▶ **Aufgabe 1**
Stimmen die Aussagen (a), (b) und (c) mit dem Dokumenttext überein? Antworten Sie jeweils mit Ja oder Nein und zitieren Sie die entscheidenden Worte des Dokumenttexts wörtlich.
(a) In Frankreich bedarf der Betrieb einer Besamungsstation der Genehmigung durch den Minister für Landwirtschaft.
(b) Die Vorschrift schließt aus, dass eine einzige Station Samenproduktion und Besamung gleichzeitig betreibt.
(c) Besamungsstationen mit genehmigtem Zuchttierbestand überlassen die Aufbewahrung des Samens den Produktionsstationen.

Die nationalen Rechtsvorschriften

5 In Frankreich ist die künstliche Besamung von Tieren u. a. durch das Gesetz Nr. 66-1005 geregelt. Nach Artikel 5 Absätze 1 und 2 dieses Gesetzes bedarf der Betrieb einer Besamungsstation der Genehmigung durch den Minister für Landwirtschaft. Diese Vorschrift unterscheidet zwischen Stationen, die mit der Samenproduktion betraut sind, und solchen, die die Besamung vornehmen, schließt aber nicht aus, daß ein und dieselbe Station beide Tätigkeitsarten gleichzeitig ausübt.

6 Die Besamungsstationen können die Genehmigung erhalten, einen Bestand an Zuchttieren zu halten, der von zugelassenen Produktionsstationen beliefert wird; in diesem Fall nehmen sie selbst die Gewinnung, die Aufbereitung und die Aufbewahrung des Samens der zu diesen Beständen gehörenden Rinder vor.

▶ **Aufgabe 2**
Ermitteln Sie jede Zeile der Einträge, in der die Zeichenfolge „railing“ vorkommt, und schreiben Sie sie ab.

▶ **Quelldaten**

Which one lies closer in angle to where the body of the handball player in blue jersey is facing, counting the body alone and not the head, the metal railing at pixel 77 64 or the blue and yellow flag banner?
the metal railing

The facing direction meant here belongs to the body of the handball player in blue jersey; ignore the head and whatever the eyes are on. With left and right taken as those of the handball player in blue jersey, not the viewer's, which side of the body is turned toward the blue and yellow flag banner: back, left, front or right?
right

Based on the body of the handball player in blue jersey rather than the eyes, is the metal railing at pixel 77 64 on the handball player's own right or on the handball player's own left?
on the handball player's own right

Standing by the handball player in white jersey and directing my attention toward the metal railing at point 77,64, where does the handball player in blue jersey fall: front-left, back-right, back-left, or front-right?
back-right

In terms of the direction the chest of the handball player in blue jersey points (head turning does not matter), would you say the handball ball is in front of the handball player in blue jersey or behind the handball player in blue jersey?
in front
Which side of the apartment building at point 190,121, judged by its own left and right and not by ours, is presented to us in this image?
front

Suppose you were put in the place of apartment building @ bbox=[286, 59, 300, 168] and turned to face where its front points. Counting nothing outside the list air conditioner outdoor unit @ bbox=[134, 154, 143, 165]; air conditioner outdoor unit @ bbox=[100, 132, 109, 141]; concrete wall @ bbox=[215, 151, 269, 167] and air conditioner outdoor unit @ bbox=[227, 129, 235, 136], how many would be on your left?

---

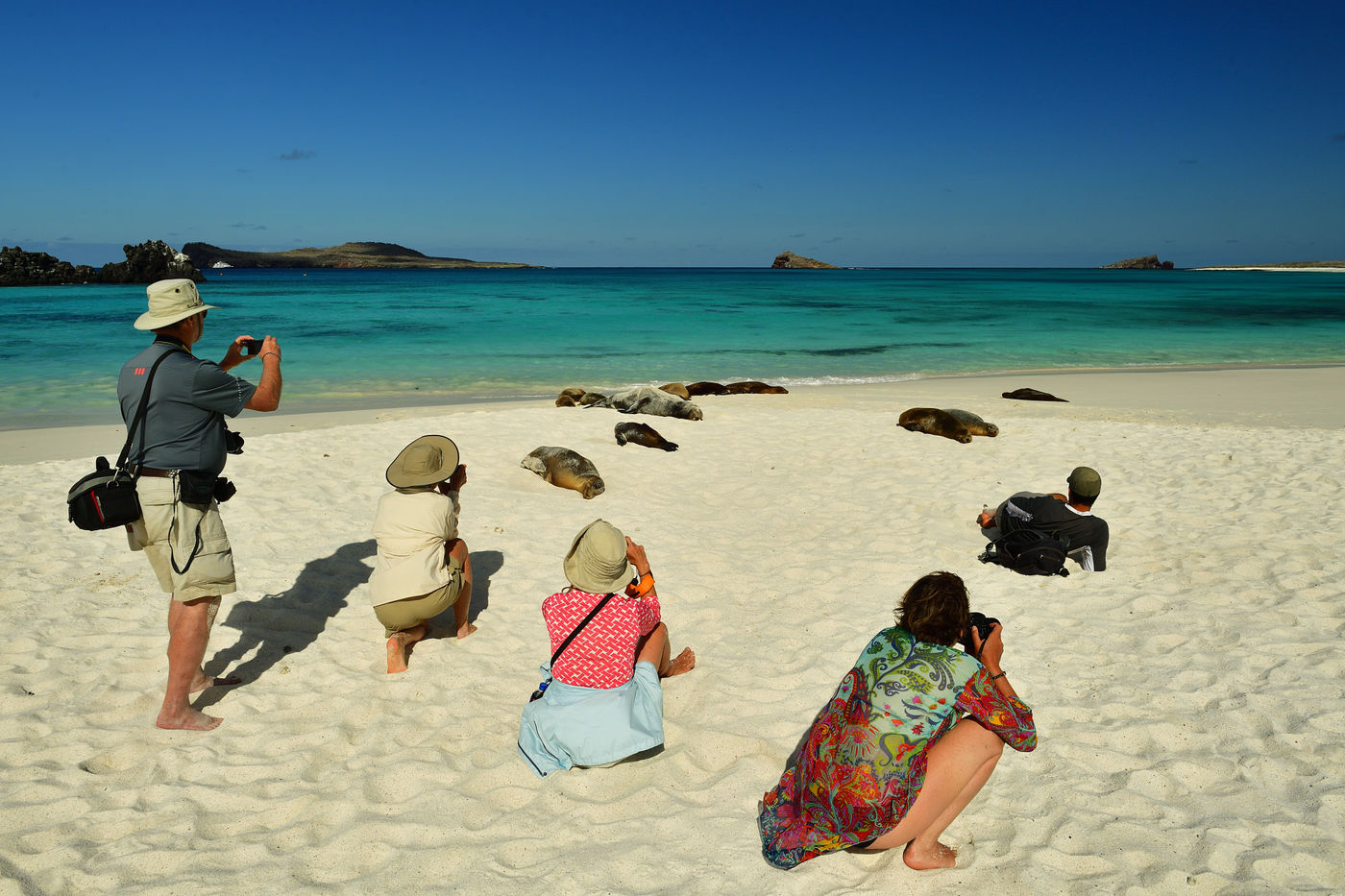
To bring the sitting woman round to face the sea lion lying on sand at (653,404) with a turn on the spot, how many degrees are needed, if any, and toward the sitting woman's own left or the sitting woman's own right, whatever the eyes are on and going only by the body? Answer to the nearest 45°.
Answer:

▶ **Lösung 1**
(a) Ja: „bedarf der Betrieb einer Besamungsstation der Genehmigung durch den Minister für Landwirtschaft“
(b) Nein: „schließt aber nicht aus, daß ein und dieselbe Station beide Tätigkeitsarten gleichzeitig ausübt“
(c) Nein: „nehmen sie selbst die Gewinnung, die Aufbereitung und die Aufbewahrung des Samens der zu diesen Beständen gehörenden Rinder vor“

▶ **Lösung 2**
Which one lies closer in angle to where the body of the handball player in blue jersey is facing, counting the body alone and not the head, the metal railing at pixel 77 64 or the blue and yellow flag banner?
the metal railing
Based on the body of the handball player in blue jersey rather than the eyes, is the metal railing at pixel 77 64 on the handball player's own right or on the handball player's own left?
Standing by the handball player in white jersey and directing my attention toward the metal railing at point 77,64, where does the handball player in blue jersey fall: front-left, back-right, back-left, or front-right?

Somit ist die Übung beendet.